Dalam PLKA kali ini, Jagung berhasil melelang dua jenis komoditinya.
“Pertama, Jagung dengan volume 50 ton berhasil dijual dengan transaksi sebesar Rp 162.500.000 dan kedua, Jagung Hibrida dengan jumlah volume 2.500 ton dengan total transaksi Rp 7.412.500.000,” Kata Parengkuan.
Menurutnya, PLKA ketiga ini sebenarnya diadakan bulan lalu, namun karena masih dalam tahap perbaikan, maka PLKA tersebut dilaksanakan bulan Juli ini. “Memang bulan lalu sengaja tidak dilaksanakan karena kami masih melakukan evaluasi. Agar PLKA ini bisa benar-benar bermanfaat bagi pembeli dan penjual,” tuturnya.

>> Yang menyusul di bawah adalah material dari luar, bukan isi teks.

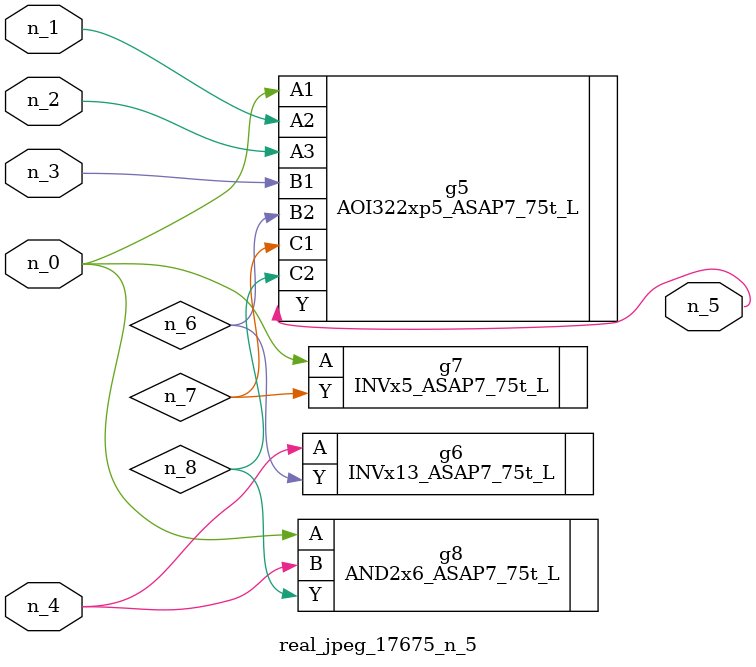
<source format=v>
module real_jpeg_17675_n_5 (n_4, n_0, n_1, n_2, n_3, n_5);

input n_4;
input n_0;
input n_1;
input n_2;
input n_3;

output n_5;

wire n_8;
wire n_6;
wire n_7;

AOI322xp5_ASAP7_75t_L g5 ( 
.A1(n_0),
.A2(n_1),
.A3(n_2),
.B1(n_3),
.B2(n_6),
.C1(n_7),
.C2(n_8),
.Y(n_5)
);

INVx5_ASAP7_75t_L g7 ( 
.A(n_0),
.Y(n_7)
);

AND2x6_ASAP7_75t_L g8 ( 
.A(n_0),
.B(n_4),
.Y(n_8)
);

INVx13_ASAP7_75t_L g6 ( 
.A(n_4),
.Y(n_6)
);


endmodule
</source>
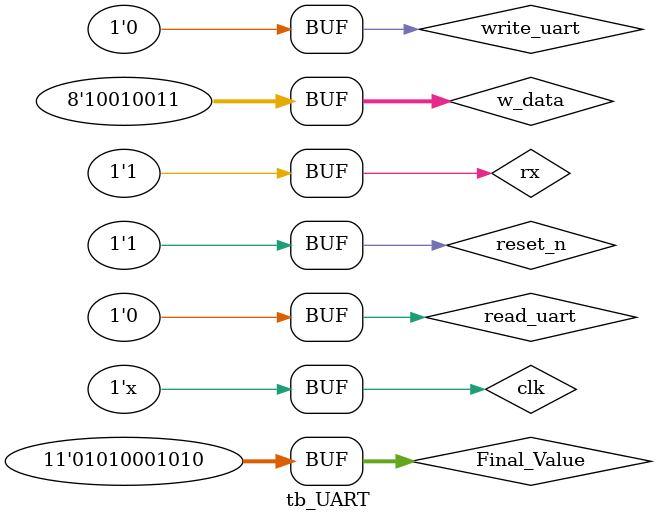
<source format=sv>


module tb_UART;
    // Parameters
    parameter DataBits = 8;
    parameter ClkTicks = 16;
    parameter addr_width = 5;
    parameter Read = 2'b01;
    parameter Write = 2'b10;
    parameter Read_and_Write = 2'b11;

    // Signals
    logic clk;
    logic reset_n;
    logic read_uart;
    logic write_uart;
    logic rx;
    logic [DataBits-1:0] w_data;
    logic [10:0] Final_Value;
    logic [DataBits-1:0] r_data;
    logic tx;
    logic rx_empty;
    logic tx_full;
    logic rx_full;

    // Instantiate the UART module
    UART #(
        .DataBits(DataBits),
        .ClkTicks(ClkTicks),
        .addr_width(addr_width),
        .Read(Read),
        .Write(Write),
        .Read_and_Write(Read_and_Write)
    ) uut (
        .clk(clk),
        .reset_n(reset_n),
        .read_uart(read_uart),
        .write_uart(write_uart),
        .rx(rx),
        .w_data(w_data),
        .Final_Value(Final_Value),
        .r_data(r_data),
        .tx(tx),
        .rx_empty(rx_empty),
        .tx_full(tx_full),
        .rx_full(rx_full)
    );

    // Clock generation
    always begin
        #5 clk = ~clk;
    end

    // Test sequence
    initial 
    begin
        // Initialize signals
        clk = 0;
        reset_n = 1;
        read_uart = 0;
        write_uart = 0;
        Final_Value = 650;
      end
   initial 
    begin
        // Apply reset
        #10 reset_n = 0;
        #10 reset_n = 1;
    end
        

        // Write some data
    initial     
	  begin
	    	 #100
	    	 w_data=8'b11100011;	 
      	 write_uart=1;
    	 	 #10 write_uart=0; 
	    	 #1090000
	    	 
        w_data=8'b10010011;	 
      	 write_uart=1;
    	 	 #10 write_uart=0; 
	    	 #1090000
	    	 
	    	 write_uart=0; 	 
  	 end
 
initial     
	begin
 	 #1000
	 // second byte 
	 rx=1;	 
	 #10
	 rx=0;	 
	 #52000 //start bit duration is 8 ticks as defined in UART top module so the duration= 8*650*10 ns=52000ns	 
	 //data bits	 
	 //first bit	 
	 rx=1;	 
	 #104000
	 //second bit	 
	 rx=1;	 
	 #104000	 	 
	 //third bit	 
	 rx=0;	 
	 #104000	 	 
	 //fourth bit	 
	 rx=1;	 
	 #104000
	 //fifth bit	 
	 rx=0;	 
	 #104000
	 //sixth bit	 
	 rx=1;	 
	 #104000	 
	 //seventh bit	 
	 rx=0;	 
	 #104000	 	 
	 //eighth bit	 
	 rx=1;	 
	 #104000	 	 	 
	 //stop bit	 
	 rx=1;	 
	 #1000	 
	 
	 
	// second byte 
	 rx=1;	 
	 #10
	 rx=0;	 
	 #52000 //start bit duration is 8 ticks as defined in UART top module so the duration= 8*650*10 ns=52000ns	 
	 //data bits	 
	 //first bit	 
	 rx=0;	 
	 #104000
	 //second bit	 
	 rx=1;	 
	 #104000	 	 
	 //third bit	 
	 rx=0;	 
	 #104000	 	 
	 //fourth bit	 
	 rx=1;	 
	 #104000
	 //fifth bit	 
	 rx=0;	 
	 #104000
	 //sixth bit	 
	 rx=0;	 
	 #104000	 
	 //seventh bit	 
	 rx=0;	 
	 #104000	 	 
	 //eighth bit	 
	 rx=1;	 
	 #104000	 	 	 
	 //stop bit	 
	 rx=1;	 
        end
endmodule

</source>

Parengkuan juga mengingatkan kepada para petugas PLKA, untuk lebih rajin dan fokus lagi dalam mencari calon pembeli dan penjual dalam PLKA berikutnya.
“Kalau boleh besok sudah bisa jalan, sehingga bisa terjadi transaksi yang lebih banyak lagi,” ujar Parengkuan.
Pelaksanaan PLKA mendatang, tambahnya bakal berjalan secara efektif. Karena nantinya PLKA akan mengundung perbankan. “Yang pasti dengan persyaratan yang lunak atau bunga ringan, sehingga PLKA berikutnya jadi lebih profesioanl atau lebih hidup lagi,” ungkapnya.
Sementara itu, total transaksi PLKA periode ketiga ini sebesar Rp 11.381.700.000. Komoditi yang diperdagangkan, yaitu beras, cabe rawit, cengkeh, daging ayam, dodol salak, gabah kering panen, gula merah, ikan malalugis, ikan nila, ikan nike, salak biji, telur itik dan udang air tawar.